И вот Дорошевич, «еще молодой литератор» (как не быть «молодым» и в сорок лет при такой зависимости от цензуры), готовится предстать уже перед пятым в его жизни начальником Главного управления по делам печати. Звереву, в которого летели критические стрелы с разных сторон, пришлось уйти. Но кто займет его место? Конечно, начальник Главного управления по делам печати «не может остановить общественной мысли», зато притормозить ее «своевременное выражение» ему вполне по силам. Но если журналисты это «люди, содержащиеся под стражей», а начальник Главного управления по делам печати приставленный к ним прокурор, то «пусть будет хоть тем, чем предписано законом быть для арестованного прокурору. Не одним суровым обвинителем, но и защитником прав бесправных»[1010]. Увы, новый начальник управления А. В. Бельгард, бывший эстляндский губернатор, уже не очень много мог в тогдашней ситуации, хотя и пытался лавировать между высшей властью, требованиями царя и то вздымавшимися, то опадавшими волнами общественного протеста и, вероятно, благодаря этому продержался на посту до 1912 года.
Конечно, нужно было реформировать законодательство о печати, а это означало прежде всего убрать ненавидимую всем газетным сообществом статью 140 устава о цензуре. Статья эта запрещала обсуждать в печати любые мало-мальски значимые общественные проблемы и помещать сообщения, в которых, по словам А. Ф. Кони, «самый придирчивый взгляд не усмотрел бы ничего, quid detrimenti rei publicae capiat» [1011][1012]. И одновременно она же, пресловутая 140, давала широчайшие возможности карать издание вплоть до закрытия. Само наличие такой статьи в законодательстве Дорошевич считал дискредитацией печати. Любой российский обыватель знает, отмечал он в фельетоне «Статья 140-я», что пресса «не может писать». «А ценится только слово свободное. Только свободному слову поверят, что оно искренно». Ведь может наступить «момент, когда потребуется помощь печати. Кто тогда ей, дискредитированной, поверит? Кто обратит внимание на ее голос, когда все знают: „Попробовали бы они иначе написать?“». И вот такой момент настал, общественные силы пришли в движение, молодежь разгорячена, а у печати оказался заткнут рот, она не смогла подготовить общество к обсуждению назревших проблем и потому «сыграла в теперешнее время печальную, хотя и невольную роль.
Что она могла сделать?
Сознаться:
— Господа! Мы ничего не можем писать. Только то, что позволено!»

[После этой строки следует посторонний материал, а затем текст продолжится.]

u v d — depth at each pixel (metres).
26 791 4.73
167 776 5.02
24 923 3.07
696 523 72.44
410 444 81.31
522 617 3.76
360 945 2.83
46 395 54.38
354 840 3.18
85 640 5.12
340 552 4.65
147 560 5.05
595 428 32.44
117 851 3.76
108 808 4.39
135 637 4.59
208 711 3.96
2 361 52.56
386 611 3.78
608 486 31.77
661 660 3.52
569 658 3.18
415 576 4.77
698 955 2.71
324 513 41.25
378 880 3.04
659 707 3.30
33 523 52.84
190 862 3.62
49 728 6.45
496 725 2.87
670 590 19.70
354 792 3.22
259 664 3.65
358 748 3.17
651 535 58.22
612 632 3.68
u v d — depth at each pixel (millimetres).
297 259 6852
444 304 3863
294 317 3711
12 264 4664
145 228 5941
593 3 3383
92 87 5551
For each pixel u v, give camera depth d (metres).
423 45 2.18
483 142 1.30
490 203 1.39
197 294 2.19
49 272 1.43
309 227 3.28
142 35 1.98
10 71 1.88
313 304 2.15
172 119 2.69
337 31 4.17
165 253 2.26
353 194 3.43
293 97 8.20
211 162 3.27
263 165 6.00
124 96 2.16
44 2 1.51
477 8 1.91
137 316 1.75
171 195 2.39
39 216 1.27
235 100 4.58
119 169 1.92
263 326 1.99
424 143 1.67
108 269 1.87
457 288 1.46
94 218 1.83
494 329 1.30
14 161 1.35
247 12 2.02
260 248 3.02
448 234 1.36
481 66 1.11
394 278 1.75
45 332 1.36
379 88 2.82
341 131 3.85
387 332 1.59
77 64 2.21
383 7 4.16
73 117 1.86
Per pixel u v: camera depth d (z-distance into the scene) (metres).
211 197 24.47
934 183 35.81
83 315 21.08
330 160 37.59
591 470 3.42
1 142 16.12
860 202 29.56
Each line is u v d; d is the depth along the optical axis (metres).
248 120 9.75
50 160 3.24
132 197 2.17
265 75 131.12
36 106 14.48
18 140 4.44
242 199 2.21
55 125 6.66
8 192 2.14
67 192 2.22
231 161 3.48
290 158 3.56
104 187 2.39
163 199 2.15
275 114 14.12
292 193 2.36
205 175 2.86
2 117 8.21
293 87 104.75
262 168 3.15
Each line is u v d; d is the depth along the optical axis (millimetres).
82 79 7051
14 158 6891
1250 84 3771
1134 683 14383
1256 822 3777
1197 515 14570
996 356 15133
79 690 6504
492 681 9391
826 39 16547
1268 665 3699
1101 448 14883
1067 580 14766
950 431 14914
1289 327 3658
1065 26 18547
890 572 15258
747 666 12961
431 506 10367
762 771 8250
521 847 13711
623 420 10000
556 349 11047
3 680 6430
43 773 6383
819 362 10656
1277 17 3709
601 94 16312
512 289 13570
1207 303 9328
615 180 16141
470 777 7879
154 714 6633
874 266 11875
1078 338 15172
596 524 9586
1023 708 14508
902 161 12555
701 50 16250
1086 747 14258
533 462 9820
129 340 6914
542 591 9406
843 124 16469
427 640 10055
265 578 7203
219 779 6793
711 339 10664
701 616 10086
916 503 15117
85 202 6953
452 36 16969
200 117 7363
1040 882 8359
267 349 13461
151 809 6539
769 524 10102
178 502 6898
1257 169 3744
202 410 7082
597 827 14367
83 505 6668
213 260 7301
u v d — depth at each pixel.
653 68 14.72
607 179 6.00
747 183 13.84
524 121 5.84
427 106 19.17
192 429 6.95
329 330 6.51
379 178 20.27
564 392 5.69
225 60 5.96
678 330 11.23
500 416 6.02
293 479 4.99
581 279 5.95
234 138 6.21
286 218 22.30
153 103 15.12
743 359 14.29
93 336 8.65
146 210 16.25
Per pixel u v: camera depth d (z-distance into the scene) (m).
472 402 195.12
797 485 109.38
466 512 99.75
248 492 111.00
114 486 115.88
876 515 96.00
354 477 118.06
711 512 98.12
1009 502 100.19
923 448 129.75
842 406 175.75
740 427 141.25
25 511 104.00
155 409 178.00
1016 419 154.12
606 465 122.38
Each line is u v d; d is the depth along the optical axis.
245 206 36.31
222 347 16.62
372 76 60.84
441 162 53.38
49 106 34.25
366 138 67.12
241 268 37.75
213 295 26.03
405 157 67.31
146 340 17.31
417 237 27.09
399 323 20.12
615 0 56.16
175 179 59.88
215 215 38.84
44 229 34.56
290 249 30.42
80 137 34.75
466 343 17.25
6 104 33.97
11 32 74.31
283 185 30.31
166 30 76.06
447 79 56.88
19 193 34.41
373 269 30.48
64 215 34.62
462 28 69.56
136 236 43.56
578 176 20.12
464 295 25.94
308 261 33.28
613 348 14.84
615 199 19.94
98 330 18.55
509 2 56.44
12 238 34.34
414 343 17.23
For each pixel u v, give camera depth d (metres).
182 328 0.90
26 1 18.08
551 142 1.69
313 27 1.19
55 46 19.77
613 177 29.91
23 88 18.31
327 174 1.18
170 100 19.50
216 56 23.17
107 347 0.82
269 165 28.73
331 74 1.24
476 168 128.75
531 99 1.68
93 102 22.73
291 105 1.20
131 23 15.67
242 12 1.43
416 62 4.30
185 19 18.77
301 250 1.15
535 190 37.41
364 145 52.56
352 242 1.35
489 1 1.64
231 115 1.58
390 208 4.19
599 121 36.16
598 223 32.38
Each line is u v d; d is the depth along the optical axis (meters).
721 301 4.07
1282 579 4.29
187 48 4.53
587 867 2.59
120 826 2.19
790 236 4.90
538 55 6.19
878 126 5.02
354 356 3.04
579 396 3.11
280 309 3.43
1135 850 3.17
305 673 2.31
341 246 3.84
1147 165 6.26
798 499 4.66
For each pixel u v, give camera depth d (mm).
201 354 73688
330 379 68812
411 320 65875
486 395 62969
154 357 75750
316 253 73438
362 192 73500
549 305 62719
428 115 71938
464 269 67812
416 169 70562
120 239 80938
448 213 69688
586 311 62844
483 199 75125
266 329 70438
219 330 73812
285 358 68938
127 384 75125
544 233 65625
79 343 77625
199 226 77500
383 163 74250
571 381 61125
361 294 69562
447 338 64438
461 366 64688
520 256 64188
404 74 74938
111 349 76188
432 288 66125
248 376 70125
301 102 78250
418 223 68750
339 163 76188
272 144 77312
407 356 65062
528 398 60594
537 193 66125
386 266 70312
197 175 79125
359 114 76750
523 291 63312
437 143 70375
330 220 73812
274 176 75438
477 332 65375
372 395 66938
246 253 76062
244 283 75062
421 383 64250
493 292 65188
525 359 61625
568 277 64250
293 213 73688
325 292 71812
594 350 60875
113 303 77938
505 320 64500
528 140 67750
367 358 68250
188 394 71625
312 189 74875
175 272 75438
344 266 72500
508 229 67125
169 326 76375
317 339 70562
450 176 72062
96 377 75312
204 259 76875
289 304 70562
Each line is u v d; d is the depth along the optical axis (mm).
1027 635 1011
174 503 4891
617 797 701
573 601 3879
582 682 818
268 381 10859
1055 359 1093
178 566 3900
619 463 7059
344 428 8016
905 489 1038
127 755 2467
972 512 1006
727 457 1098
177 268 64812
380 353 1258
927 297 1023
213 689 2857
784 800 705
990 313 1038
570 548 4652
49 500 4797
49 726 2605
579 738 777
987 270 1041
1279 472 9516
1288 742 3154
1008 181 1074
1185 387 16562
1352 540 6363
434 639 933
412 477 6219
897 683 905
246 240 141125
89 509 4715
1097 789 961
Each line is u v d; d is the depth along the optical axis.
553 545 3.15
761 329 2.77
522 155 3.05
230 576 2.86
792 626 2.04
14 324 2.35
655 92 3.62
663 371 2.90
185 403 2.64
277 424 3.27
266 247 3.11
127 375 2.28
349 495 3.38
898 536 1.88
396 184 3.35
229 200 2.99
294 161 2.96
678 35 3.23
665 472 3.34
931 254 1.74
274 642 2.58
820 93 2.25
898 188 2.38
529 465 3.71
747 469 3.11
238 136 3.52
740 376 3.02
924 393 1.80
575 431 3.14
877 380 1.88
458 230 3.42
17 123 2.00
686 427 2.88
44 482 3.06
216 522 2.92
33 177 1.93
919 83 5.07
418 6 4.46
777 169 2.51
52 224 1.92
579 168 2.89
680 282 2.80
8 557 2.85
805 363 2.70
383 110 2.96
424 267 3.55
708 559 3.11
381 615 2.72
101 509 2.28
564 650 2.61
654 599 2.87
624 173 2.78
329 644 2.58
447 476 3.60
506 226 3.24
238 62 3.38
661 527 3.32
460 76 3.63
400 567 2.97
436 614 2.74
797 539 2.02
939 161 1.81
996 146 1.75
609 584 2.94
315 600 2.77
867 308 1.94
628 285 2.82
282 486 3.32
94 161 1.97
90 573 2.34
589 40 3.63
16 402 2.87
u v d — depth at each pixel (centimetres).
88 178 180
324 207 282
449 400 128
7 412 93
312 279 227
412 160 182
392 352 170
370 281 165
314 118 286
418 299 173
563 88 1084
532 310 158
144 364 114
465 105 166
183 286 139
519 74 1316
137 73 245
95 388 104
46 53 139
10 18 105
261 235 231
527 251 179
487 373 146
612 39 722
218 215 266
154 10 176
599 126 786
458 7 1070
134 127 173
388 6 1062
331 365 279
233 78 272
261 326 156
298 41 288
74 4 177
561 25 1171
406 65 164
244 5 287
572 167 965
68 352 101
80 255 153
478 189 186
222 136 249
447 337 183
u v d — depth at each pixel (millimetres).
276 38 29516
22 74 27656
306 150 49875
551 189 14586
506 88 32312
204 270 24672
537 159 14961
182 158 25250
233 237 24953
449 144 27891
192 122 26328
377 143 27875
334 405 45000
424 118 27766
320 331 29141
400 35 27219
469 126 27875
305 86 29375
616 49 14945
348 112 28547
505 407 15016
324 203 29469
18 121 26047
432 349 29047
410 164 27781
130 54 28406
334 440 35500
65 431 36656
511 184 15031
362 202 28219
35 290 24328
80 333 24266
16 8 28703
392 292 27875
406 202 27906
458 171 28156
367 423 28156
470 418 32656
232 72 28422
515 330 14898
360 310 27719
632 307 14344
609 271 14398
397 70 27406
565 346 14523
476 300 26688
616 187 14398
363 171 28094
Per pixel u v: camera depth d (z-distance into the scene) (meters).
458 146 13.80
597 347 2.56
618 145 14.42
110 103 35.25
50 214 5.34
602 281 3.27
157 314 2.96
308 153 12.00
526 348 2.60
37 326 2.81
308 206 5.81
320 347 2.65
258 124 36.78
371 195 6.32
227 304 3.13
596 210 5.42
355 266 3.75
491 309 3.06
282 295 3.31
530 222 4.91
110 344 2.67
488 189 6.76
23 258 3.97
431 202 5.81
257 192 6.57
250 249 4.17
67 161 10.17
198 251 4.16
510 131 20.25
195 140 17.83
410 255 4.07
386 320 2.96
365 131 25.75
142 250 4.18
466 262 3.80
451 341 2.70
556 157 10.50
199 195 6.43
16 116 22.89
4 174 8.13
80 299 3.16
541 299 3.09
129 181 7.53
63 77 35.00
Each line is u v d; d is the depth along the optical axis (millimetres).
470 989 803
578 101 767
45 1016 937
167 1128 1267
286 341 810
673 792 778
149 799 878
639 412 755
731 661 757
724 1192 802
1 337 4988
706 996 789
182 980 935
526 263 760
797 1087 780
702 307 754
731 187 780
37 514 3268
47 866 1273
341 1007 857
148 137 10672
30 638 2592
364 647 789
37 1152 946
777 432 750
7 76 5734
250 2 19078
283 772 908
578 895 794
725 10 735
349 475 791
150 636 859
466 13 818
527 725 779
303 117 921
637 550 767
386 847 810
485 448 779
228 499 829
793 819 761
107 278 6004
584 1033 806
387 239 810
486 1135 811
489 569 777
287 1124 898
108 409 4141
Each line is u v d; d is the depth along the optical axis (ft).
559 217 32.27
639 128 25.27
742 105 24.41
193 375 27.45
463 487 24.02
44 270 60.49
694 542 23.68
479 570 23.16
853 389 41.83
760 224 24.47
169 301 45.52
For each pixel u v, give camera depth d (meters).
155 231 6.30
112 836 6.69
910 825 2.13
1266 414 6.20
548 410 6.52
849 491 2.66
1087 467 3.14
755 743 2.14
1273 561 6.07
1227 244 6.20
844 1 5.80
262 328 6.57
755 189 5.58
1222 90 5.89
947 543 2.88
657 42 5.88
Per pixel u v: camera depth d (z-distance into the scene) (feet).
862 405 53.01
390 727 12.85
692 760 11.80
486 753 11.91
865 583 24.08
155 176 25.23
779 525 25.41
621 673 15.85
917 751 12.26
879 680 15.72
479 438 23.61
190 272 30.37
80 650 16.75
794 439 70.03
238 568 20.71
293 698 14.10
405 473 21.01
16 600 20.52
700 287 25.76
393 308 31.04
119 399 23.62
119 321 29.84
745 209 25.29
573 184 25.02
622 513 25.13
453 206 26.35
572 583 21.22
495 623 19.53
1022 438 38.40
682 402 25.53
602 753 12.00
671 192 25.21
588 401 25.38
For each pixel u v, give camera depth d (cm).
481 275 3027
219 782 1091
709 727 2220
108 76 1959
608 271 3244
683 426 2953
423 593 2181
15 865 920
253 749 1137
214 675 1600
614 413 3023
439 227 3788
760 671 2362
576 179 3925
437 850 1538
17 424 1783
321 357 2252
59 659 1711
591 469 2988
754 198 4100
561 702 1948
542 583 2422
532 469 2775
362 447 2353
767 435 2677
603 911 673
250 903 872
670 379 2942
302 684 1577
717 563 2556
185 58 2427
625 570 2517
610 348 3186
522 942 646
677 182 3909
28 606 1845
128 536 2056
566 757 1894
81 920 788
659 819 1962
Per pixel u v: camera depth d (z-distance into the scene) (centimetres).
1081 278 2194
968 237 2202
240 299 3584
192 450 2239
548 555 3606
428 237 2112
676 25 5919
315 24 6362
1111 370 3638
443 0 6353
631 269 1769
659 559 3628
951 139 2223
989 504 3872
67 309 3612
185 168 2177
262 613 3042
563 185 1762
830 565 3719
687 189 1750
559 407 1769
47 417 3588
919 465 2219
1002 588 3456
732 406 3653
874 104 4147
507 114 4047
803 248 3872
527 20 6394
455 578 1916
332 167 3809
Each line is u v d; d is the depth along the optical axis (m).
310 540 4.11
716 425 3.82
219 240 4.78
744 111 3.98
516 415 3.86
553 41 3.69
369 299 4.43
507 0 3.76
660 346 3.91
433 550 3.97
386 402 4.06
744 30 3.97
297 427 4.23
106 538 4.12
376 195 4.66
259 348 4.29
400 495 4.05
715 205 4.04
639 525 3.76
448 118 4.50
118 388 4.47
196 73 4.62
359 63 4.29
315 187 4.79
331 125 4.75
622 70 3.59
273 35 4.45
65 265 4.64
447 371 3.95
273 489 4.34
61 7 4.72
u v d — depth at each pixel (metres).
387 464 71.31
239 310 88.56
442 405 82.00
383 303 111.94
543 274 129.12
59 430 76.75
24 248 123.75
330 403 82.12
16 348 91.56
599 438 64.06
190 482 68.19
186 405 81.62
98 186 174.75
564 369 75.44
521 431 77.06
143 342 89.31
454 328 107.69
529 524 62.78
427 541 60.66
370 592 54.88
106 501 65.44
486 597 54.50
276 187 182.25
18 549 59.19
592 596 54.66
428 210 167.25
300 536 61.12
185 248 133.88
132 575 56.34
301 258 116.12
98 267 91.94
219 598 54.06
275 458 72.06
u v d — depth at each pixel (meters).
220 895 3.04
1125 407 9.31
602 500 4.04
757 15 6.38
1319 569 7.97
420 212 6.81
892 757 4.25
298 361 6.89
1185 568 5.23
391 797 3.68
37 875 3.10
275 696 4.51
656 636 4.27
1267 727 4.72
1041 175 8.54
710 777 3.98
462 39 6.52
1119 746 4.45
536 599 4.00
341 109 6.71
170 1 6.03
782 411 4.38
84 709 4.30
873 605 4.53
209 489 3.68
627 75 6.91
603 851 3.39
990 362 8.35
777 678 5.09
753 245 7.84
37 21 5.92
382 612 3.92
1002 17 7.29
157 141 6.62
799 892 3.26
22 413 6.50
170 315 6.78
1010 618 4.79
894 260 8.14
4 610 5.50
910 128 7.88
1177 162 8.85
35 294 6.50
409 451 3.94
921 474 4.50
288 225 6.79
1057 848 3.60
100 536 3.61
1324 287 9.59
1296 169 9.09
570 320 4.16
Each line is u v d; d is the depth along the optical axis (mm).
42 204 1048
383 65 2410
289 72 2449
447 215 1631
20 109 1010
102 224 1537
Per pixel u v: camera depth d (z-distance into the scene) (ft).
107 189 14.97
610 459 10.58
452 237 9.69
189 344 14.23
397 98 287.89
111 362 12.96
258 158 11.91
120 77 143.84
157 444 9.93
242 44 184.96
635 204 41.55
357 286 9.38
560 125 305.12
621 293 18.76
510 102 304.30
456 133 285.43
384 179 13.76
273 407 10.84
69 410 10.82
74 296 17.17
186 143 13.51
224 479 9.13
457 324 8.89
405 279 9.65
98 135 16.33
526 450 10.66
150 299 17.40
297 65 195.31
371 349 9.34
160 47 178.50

А время не ждет, события приобретают все более острый характер. Но «что может сделать сейчас печать при всем ее желании?» Что может сделать сам Дорошевич? Идут забастовки студентов, требующих народного представительства, гражданских свобод, а Суворин убеждает молодежь: «Страна тратится на вас, а вы не хотите учиться». «Если бы теперь было время улыбаться, нельзя было бы читать этого без горькой улыбки. До чего можно постареть и побогатеть». «Да разве так говорят с молодежью? — обращается Дорошевич к забывшему собственную молодость и писания 70-х годов издателю „Нового времени“. — Надо „говорить и думать как Шиллер“, а вы „говорите и думаете как подьячий“.
И даже не как подьячий, а как человек, всю жизнь свою только и делавший, что покупавший чужой труд.
— Вам платят — значит обязаны!»
Но что может он сам сказать, следуя примеру Несчастливцева, героя пьесы Островского «Лес»? Способен ли на шиллеровское слово?
«Мне представляется к молодому человеку, чистому, благородному, пришедшему искать знания, иная речь.
Мешают ли эти забастовки знанию? Если да — таких забастовок не может быть.
Знание — вот наша сила. Знание — вот наше:
— Сим победиши!
Знание — единственное оружие, верное, которое прокладывает дорогу вперед.
И если эти забастовки вредят знанию, то их не может быть».
Дважды он повторяет это «не может быть», точно убеждая самого себя. Но ведь нужно быть искренним прежде всего перед читателем, который должен поверить, что журналист «не желает продать своих убеждений ни за что, даже за популярность…» Поэтому, когда воображаемый юноша, к которому обращены аргументы насчет «вредящих» знанию забастовок, спрашивает: «А если бы ваш взгляд на наши забастовки был иным, вы тоже имели бы возможность высказать его так же свободно?», он понимает, что его «искреннее, продуманное, прочувствованное слово превращается» в его же собственных глазах «в лирику на дозволенную тему».
«Что-то вроде оды „О пользе стекла“.
Кто же на нее обратит внимание?
Так съела печать статья 140-я»[1013].